Exercise objective: Write out every line of the following data character for character, without changing anything.

[Source material]

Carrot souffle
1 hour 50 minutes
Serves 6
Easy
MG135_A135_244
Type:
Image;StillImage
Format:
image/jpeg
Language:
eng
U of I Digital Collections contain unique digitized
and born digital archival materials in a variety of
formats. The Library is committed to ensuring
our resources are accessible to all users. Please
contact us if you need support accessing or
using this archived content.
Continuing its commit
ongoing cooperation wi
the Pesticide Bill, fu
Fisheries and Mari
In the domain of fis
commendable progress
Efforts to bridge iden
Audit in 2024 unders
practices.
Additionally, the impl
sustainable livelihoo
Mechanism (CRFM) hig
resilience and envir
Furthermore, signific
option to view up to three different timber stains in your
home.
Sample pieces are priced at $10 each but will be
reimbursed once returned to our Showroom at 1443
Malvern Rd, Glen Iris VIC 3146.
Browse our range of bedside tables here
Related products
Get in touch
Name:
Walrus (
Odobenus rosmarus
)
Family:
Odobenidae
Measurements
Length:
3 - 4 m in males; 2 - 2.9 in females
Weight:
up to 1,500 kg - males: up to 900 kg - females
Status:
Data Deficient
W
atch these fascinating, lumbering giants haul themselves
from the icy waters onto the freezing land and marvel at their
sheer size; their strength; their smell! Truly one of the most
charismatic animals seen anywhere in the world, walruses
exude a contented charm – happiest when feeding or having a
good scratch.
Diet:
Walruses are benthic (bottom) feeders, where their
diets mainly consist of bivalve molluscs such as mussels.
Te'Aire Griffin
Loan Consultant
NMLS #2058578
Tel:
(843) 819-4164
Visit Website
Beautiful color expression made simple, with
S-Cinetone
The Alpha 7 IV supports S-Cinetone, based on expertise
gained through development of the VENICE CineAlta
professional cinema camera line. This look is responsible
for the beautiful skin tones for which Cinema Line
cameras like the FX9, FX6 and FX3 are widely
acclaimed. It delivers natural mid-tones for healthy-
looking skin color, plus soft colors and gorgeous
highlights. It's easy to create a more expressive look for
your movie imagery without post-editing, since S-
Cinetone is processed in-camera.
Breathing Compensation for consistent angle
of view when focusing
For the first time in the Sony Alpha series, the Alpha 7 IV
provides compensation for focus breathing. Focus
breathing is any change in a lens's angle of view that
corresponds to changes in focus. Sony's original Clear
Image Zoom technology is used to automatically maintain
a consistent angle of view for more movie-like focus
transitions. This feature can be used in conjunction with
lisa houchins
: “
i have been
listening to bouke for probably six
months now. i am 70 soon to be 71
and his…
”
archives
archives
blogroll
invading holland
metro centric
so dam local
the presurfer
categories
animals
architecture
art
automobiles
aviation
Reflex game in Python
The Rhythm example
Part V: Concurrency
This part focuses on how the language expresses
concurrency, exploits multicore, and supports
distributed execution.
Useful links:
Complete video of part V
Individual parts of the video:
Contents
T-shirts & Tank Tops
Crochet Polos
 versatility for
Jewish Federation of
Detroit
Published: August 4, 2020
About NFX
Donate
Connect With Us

[/Source material]

Task output:
Carrot souffle
1 hour 50 minutes
Serves 6
Easy
MG135_A135_244
Type:
Image;StillImage
Format:
image/jpeg
Language:
eng
U of I Digital Collections contain unique digitized
and born digital archival materials in a variety of
formats. The Library is committed to ensuring
our resources are accessible to all users. Please
contact us if you need support accessing or
using this archived content.
Continuing its commit
ongoing cooperation wi
the Pesticide Bill, fu
Fisheries and Mari
In the domain of fis
commendable progress
Efforts to bridge iden
Audit in 2024 unders
practices.
Additionally, the impl
sustainable livelihoo
Mechanism (CRFM) hig
resilience and envir
Furthermore, signific
option to view up to three different timber stains in your
home.
Sample pieces are priced at $10 each but will be
reimbursed once returned to our Showroom at 1443
Malvern Rd, Glen Iris VIC 3146.
Browse our range of bedside tables here
Related products
Get in touch
Name:
Walrus (
Odobenus rosmarus
)
Family:
Odobenidae
Measurements
Length:
3 - 4 m in males; 2 - 2.9 in females
Weight:
up to 1,500 kg - males: up to 900 kg - females
Status:
Data Deficient
W
atch these fascinating, lumbering giants haul themselves
from the icy waters onto the freezing land and marvel at their
sheer size; their strength; their smell! Truly one of the most
charismatic animals seen anywhere in the world, walruses
exude a contented charm – happiest when feeding or having a
good scratch.
Diet:
Walruses are benthic (bottom) feeders, where their
diets mainly consist of bivalve molluscs such as mussels.
Te'Aire Griffin
Loan Consultant
NMLS #2058578
Tel:
(843) 819-4164
Visit Website
Beautiful color expression made simple, with
S-Cinetone
The Alpha 7 IV supports S-Cinetone, based on expertise
gained through development of the VENICE CineAlta
professional cinema camera line. This look is responsible
for the beautiful skin tones for which Cinema Line
cameras like the FX9, FX6 and FX3 are widely
acclaimed. It delivers natural mid-tones for healthy-
looking skin color, plus soft colors and gorgeous
highlights. It's easy to create a more expressive look for
your movie imagery without post-editing, since S-
Cinetone is processed in-camera.
Breathing Compensation for consistent angle
of view when focusing
For the first time in the Sony Alpha series, the Alpha 7 IV
provides compensation for focus breathing. Focus
breathing is any change in a lens's angle of view that
corresponds to changes in focus. Sony's original Clear
Image Zoom technology is used to automatically maintain
a consistent angle of view for more movie-like focus
transitions. This feature can be used in conjunction with
lisa houchins
: “
i have been
listening to bouke for probably six
months now. i am 70 soon to be 71
and his…
”
archives
archives
blogroll
invading holland
metro centric
so dam local
the presurfer
categories
animals
architecture
art
automobiles
aviation
Reflex game in Python
The Rhythm example
Part V: Concurrency
This part focuses on how the language expresses
concurrency, exploits multicore, and supports
distributed execution.
Useful links:
Complete video of part V
Individual parts of the video:
Contents
T-shirts & Tank Tops
Crochet Polos
 versatility for
Jewish Federation of
Detroit
Published: August 4, 2020
About NFX
Donate
Connect With Us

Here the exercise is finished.